Этот суд также признает, как я полагаю, действие закона Божьего. Я вижу поцелованную книгу, которая, как я полагаю, является Библией или, по крайней мере, Новым Заветом, которая учит меня, что все, что я хочу, чтобы люди делали со мной, я должен делать и с ними. Кроме того, он учит меня помнить о тех, кто находится в узах, как о связанных с ними. Я старался поступать в соответствии с этим наставлением. Я говорю, что еще слишком молод, чтобы понять, что Бог не уважает людей. Я считаю, что вмешательство, как я это сделал, как я всегда свободно признавал, в дела Его презираемых бедняков - это не плохо, а правильно. И теперь, если будет сочтено необходимым, чтобы я пожертвовал своей жизнью ради достижения целей справедливости и еще больше смешал свою кровь с кровью моих детей и миллионов жителей этой рабовладельческой страны, чьи права игнорируются злыми, жестокими и несправедливыми постановлениями, я говорю: пусть это будет сделано.
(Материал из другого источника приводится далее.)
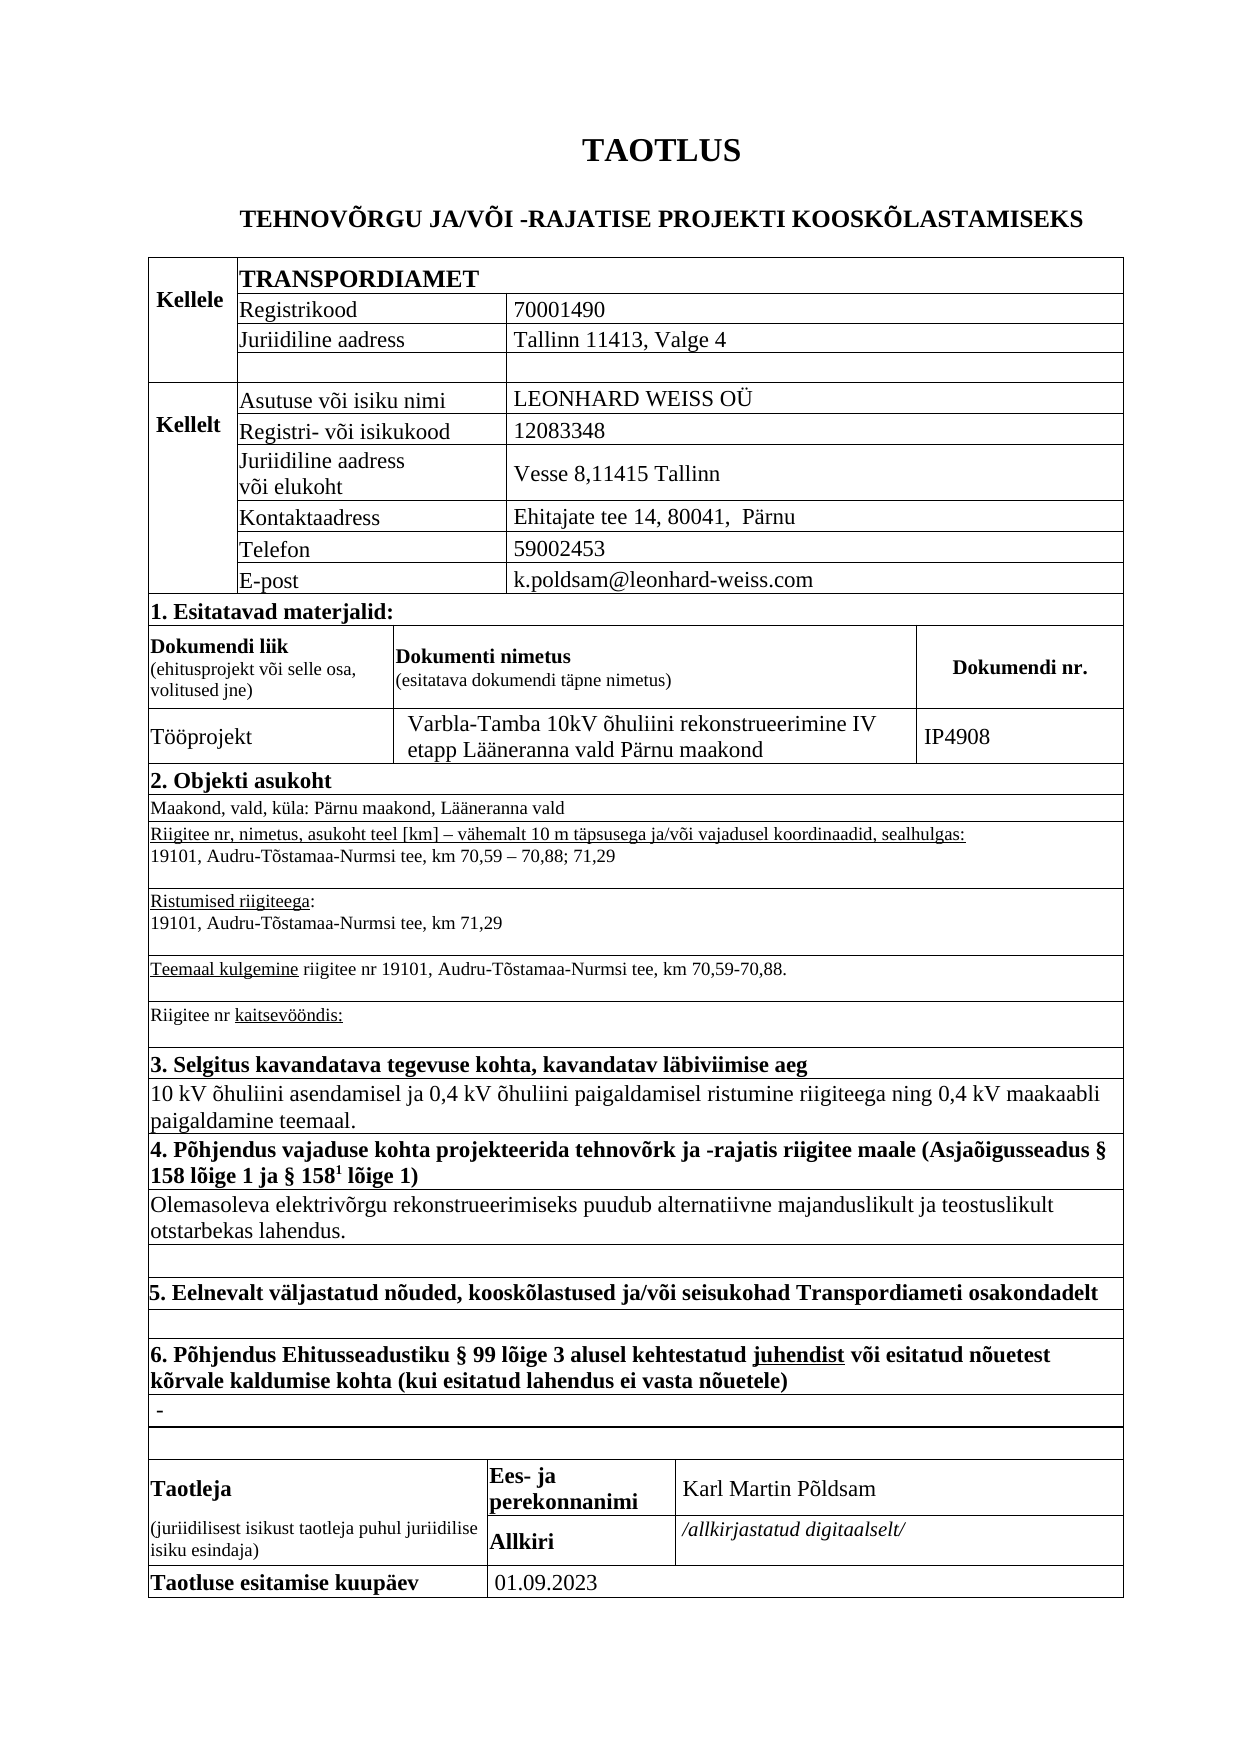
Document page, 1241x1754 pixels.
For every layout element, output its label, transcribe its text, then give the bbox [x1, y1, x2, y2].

table_cell 1. Esitatavad materjalid: [149, 594, 1123, 624]
table_cell 01.09.2023 [488, 1566, 1123, 1597]
table_cell Dokumenti nimetus (esitatava dokumendi täpne nimetus) [394, 626, 916, 707]
table_cell (juriidilisest isikust taotleja puhul juriidilise isiku esindaja) [149, 1515, 487, 1565]
table_cell Karl Martin Põldsam [676, 1460, 1123, 1514]
table_cell 70001490 [507, 294, 1123, 322]
table_cell - [149, 1395, 1123, 1426]
table_cell 5. Eelnevalt väljastatud nõuded, kooskõlastused ja/või seisukohad Transpordiameti osakondadelt [149, 1278, 1123, 1309]
table_cell [149, 1428, 1123, 1459]
table_cell Allkiri [488, 1516, 675, 1565]
table_cell k.poldsam@leonhard-weiss.com [507, 563, 1123, 593]
table_cell Vesse 8,11415 Tallinn [507, 445, 1123, 499]
table_cell 6. Põhjendus Ehitusseadustiku § 99 lõige 3 alusel kehtestatud juhendist või esitatud nõuetest kõrvale kaldumise kohta (kui esitatud lahendus ei vasta nõuetele) [149, 1339, 1123, 1394]
table_cell [238, 353, 506, 382]
table_cell 2. Objekti asukoht [149, 764, 1123, 794]
table_cell [149, 1310, 1123, 1338]
table_cell Ehitajate tee 14, 80041, Pärnu [507, 501, 1123, 531]
table_cell Taotleja [149, 1460, 487, 1514]
table_cell Tööprojekt [149, 709, 393, 763]
table_cell Kontaktaadress [238, 501, 506, 531]
text TEHNOVÕRGU JA/VÕI -RAJATISE PROJEKTI KOOSKÕLASTAMISEKS [177, 204, 1146, 233]
table_cell 10 kV õhuliini asendamisel ja 0,4 kV õhuliini paigaldamisel ristumine riigiteega ning 0,4 kV maakaabli paigaldamine teemaal. [149, 1079, 1123, 1133]
table_header TRANSPORDIAMET [238, 258, 1123, 293]
table_cell Telefon [238, 532, 506, 562]
table_cell [149, 1245, 1123, 1277]
table_cell Juriidiline aadress [238, 324, 506, 352]
table_cell Registrikood [238, 294, 506, 322]
table_cell Tallinn 11413, Valge 4 [507, 324, 1123, 352]
table_cell Kellelt [149, 383, 237, 593]
table_cell 3. Selgitus kavandatava tegevuse kohta, kavandatav läbiviimise aeg [149, 1048, 1123, 1078]
table_cell Maakond, vald, küla: Pärnu maakond, Lääneranna vald [149, 795, 1123, 821]
table_cell 59002453 [507, 532, 1123, 562]
table_cell IP4908 [917, 709, 1123, 763]
table_cell [507, 353, 1123, 382]
table_cell Dokumendi liik (ehitusprojekt või selle osa, volitused jne) [149, 626, 393, 707]
table_cell Varbla-Tamba 10kV õhuliini rekonstrueerimine IV etapp Lääneranna vald Pärnu maakond [394, 709, 916, 763]
table_cell Registri- või isikukood [238, 414, 506, 444]
table_cell E-post [238, 563, 506, 593]
table_cell LEONHARD WEISS OÜ [507, 383, 1123, 413]
table_header Kellele [149, 258, 237, 382]
table_cell Taotluse esitamise kuupäev [149, 1566, 487, 1597]
table_cell 4. Põhjendus vajaduse kohta projekteerida tehnovõrk ja -rajatis riigitee maale (Asjaõigusseadus § 158 lõige 1 ja § 1581 lõige 1) [149, 1134, 1123, 1188]
table_cell Asutuse või isiku nimi [238, 383, 506, 413]
table_cell Juriidiline aadress või elukoht [238, 445, 506, 499]
table_cell 12083348 [507, 414, 1123, 444]
table_cell Teemaal kulgemine riigitee nr 19101, Audru-Tõstamaa-Nurmsi tee, km 70,59-70,88. [149, 956, 1123, 1001]
table_cell Riigitee nr, nimetus, asukoht teel [km] – vähemalt 10 m täpsusega ja/või vajadusel koordinaadid, sealhulgas: 19101, Audru-Tõstamaa-Nurmsi tee, km 70,59 – 70,88; 71,29 [149, 822, 1123, 888]
table_cell Ees- ja perekonnanimi [488, 1460, 675, 1514]
table_cell /allkirjastatud digitaalselt/ [676, 1516, 1123, 1565]
table_cell Olemasoleva elektrivõrgu rekonstrueerimiseks puudub alternatiivne majanduslikult ja teostuslikult otstarbekas lahendus. [149, 1190, 1123, 1244]
table_cell Ristumised riigiteega: 19101, Audru-Tõstamaa-Nurmsi tee, km 71,29 [149, 889, 1123, 955]
text TAOTLUS [177, 130, 1146, 168]
table_cell Dokumendi nr. [917, 626, 1123, 707]
table_cell Riigitee nr kaitsevööndis: [149, 1002, 1123, 1047]
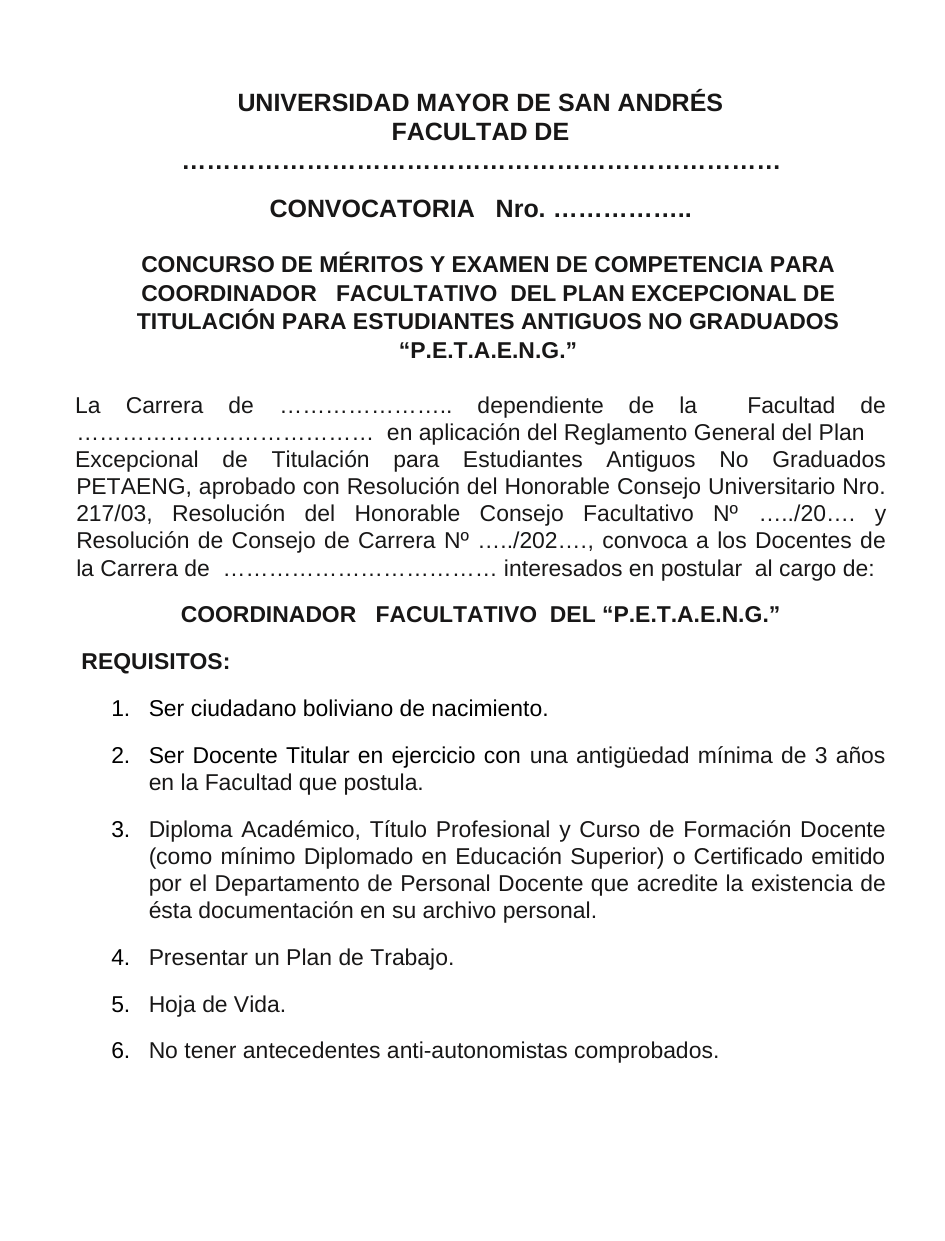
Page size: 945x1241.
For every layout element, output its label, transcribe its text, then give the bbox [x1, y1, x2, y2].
Позвольте мне сказать еще одно слово. Я полностью удовлетворен тем, как со мной обошлись во время суда. Учитывая все обстоятельства, оно было более щедрым, чем я ожидал. Но я не чувствую за собой никакой вины. Я с самого начала заявил, что было моим намерением, а что нет. У меня никогда не было ни замыслов, направленных против свободы какого-либо человека, ни желания совершить государственную измену или подстрекать рабов к восстанию или всеобщему мятежу. Я никогда не поощрял ни одного человека к этому, но всегда препятствовал любым идеям такого рода.49
По своим широким историческим последствиям смерть Джона Брауна была значима прежде всего тем, что вызвала огромную эмоциональную симпатию к нему на Севере, а эта симпатия, в свою очередь, вызвала глубокое чувство отчуждения со стороны Юга, который считал, что Север канонизирует изверга, стремящегося ввергнуть Юг в кровавую баню.
Когда 2 декабря 1859 года Джон Браун был повешен в Чарльзтауне, штат Вирджиния, организованное выражение сочувствия на Севере достигло поразительных масштабов. Звонили церковные колокола, вывешивались черные банты, стреляли минутные пушки, собирались молитвенные собрания и принимались мемориальные резолюции. В последующие недели эмоциональное излияние продолжалось: огромными тиражами расходились литографии Брауна, организовывались подписки для поддержки его семьи, в Нью-Йорке, Бостоне и Филадельфии проходили огромные поминальные собрания, через прессу был выпущен мемориальный том, а на его могилу в Северной Эльбе (штат Нью-Йорк) хлынул поток паломников. Смерть национального героя не могла вызвать большего излияния скорби.